Wool or deer hair? It depends on what you need to achieve. Depending on the type of line you are using, speed of the current, length of leader, how low in the water column you feel you need to get, etc. That all comes into play. 

In my streamer box, I have some with spun deer hair, some with spun deer hair over lead dumb bell eyes, some with wool heads (or fox tail under-fur), some with ice dub heads. My Madonnas are spun deer hair both with and without coneheads, etc. I carry a variety of styles and weights (and flash) to suit the situation.
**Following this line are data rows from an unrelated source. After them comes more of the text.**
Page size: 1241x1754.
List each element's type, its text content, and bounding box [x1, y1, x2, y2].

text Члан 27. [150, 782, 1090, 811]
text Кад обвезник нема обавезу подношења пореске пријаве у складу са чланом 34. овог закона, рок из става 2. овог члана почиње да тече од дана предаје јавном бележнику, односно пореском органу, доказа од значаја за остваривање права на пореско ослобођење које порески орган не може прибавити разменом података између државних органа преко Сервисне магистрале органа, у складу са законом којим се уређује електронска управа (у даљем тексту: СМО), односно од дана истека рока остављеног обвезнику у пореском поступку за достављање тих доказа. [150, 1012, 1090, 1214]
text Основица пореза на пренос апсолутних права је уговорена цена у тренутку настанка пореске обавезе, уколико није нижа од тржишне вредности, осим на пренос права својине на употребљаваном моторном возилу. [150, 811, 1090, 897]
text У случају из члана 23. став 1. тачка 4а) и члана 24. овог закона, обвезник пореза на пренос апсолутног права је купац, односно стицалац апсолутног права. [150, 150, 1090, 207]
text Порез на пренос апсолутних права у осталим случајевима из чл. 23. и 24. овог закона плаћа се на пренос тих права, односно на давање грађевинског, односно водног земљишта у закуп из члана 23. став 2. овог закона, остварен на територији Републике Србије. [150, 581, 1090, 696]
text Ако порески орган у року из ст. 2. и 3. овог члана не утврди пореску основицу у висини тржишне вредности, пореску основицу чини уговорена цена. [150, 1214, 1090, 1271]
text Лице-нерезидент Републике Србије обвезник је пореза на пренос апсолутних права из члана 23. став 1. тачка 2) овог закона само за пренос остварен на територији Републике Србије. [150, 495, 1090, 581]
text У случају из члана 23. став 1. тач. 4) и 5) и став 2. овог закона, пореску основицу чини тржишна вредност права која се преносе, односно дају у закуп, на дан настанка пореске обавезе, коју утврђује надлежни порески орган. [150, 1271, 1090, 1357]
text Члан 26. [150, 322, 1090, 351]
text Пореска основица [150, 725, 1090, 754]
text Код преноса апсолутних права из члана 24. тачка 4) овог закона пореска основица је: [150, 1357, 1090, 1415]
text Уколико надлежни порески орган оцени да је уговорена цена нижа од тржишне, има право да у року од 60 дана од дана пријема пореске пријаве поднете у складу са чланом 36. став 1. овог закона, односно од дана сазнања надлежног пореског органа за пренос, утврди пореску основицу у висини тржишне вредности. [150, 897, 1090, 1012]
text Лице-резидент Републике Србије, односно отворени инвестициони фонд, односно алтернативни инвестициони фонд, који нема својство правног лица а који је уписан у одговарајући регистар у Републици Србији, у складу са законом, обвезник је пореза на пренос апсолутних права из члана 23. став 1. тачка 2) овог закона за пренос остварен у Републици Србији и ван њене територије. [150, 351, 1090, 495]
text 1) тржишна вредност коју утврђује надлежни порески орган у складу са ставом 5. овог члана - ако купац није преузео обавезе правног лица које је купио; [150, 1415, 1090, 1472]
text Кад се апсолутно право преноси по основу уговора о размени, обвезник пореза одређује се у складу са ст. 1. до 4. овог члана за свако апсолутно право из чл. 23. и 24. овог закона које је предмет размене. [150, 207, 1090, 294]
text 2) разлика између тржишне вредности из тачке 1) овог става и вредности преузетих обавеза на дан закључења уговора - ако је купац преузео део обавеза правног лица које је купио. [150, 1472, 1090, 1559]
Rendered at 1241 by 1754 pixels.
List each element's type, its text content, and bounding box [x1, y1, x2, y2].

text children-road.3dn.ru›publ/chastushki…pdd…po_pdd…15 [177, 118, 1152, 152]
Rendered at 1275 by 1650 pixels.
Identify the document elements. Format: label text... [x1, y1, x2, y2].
And, I change up often, which means I carry spools tippet material. I get my fluorocarbon in two-hundred yard spools, (8#, 10#, 12# and 15#) and keep replenishing my tippet spools as necessary. 

So, in my opinion, "it depends".


----------



## Dave (Mar 31, 2000)

I use wool on all my sculpins, it dose sink better then deer hair. The only streamer I use deer hair on are my Zoo Cougars. At times I add some led to the shank of the hook, maybe 6 turns of .015 to my streamers.


----------



## twowack (Dec 21, 2010)

I like to use wool,craft fur, deer hair,hair off of stuffed animals,and anything else that I can find,it all works for me.Good luck!


----------



## FISHCATCHER1 (Nov 18, 2010)

thanks for all the replys guys. i guess i just need to get out there and fish....but this whole work thing really screws up my fishing...


----------



## rcleofly (Feb 18, 2012)

FISHCATCHER1 said:


> thanks for all the replys guys. i guess i just need to get out there and fish....but this whole work thing really screws up my fishing...


Amen to that homie!

Jack


----------



## Boozer (Sep 5, 2010)

I like using craft fur, it spins just like wool will and to me a better action and a lot more color choices...


----------



## abbatoys (Sep 3, 2005)

I can't work deer hair period. I have really been using Rams Wool on most of my sculpin / leech streamers. I guess it doesn't much matter, fish don't like anything I throw at em..lol


----------



## Chromedoggy (Mar 25, 2007)

Deer Hair for stripping
Aussie Possum for swinging
ONLY use Laser Dub if you want an unfair advantage over the rest.


----------



## djweiser (Jun 2, 2009)

I fish both and carry both. You can get the deer hair to float and get the Hawgs to come to the surface at night. Wool sinks like a rock when its wet; so does deer hair after it gets saturated. I guess it all depends on what you want to do. I also like the new lead heads for deep water exploration.


----------



## rcleofly (Feb 18, 2012)

I've been playing with the new lead heads a lot. Fun to tie with. I have a deer hair streamer that I love to strip on the surface in the rain. I call it my rainy day sculpin. Works very very good for browns. 

Jack


----------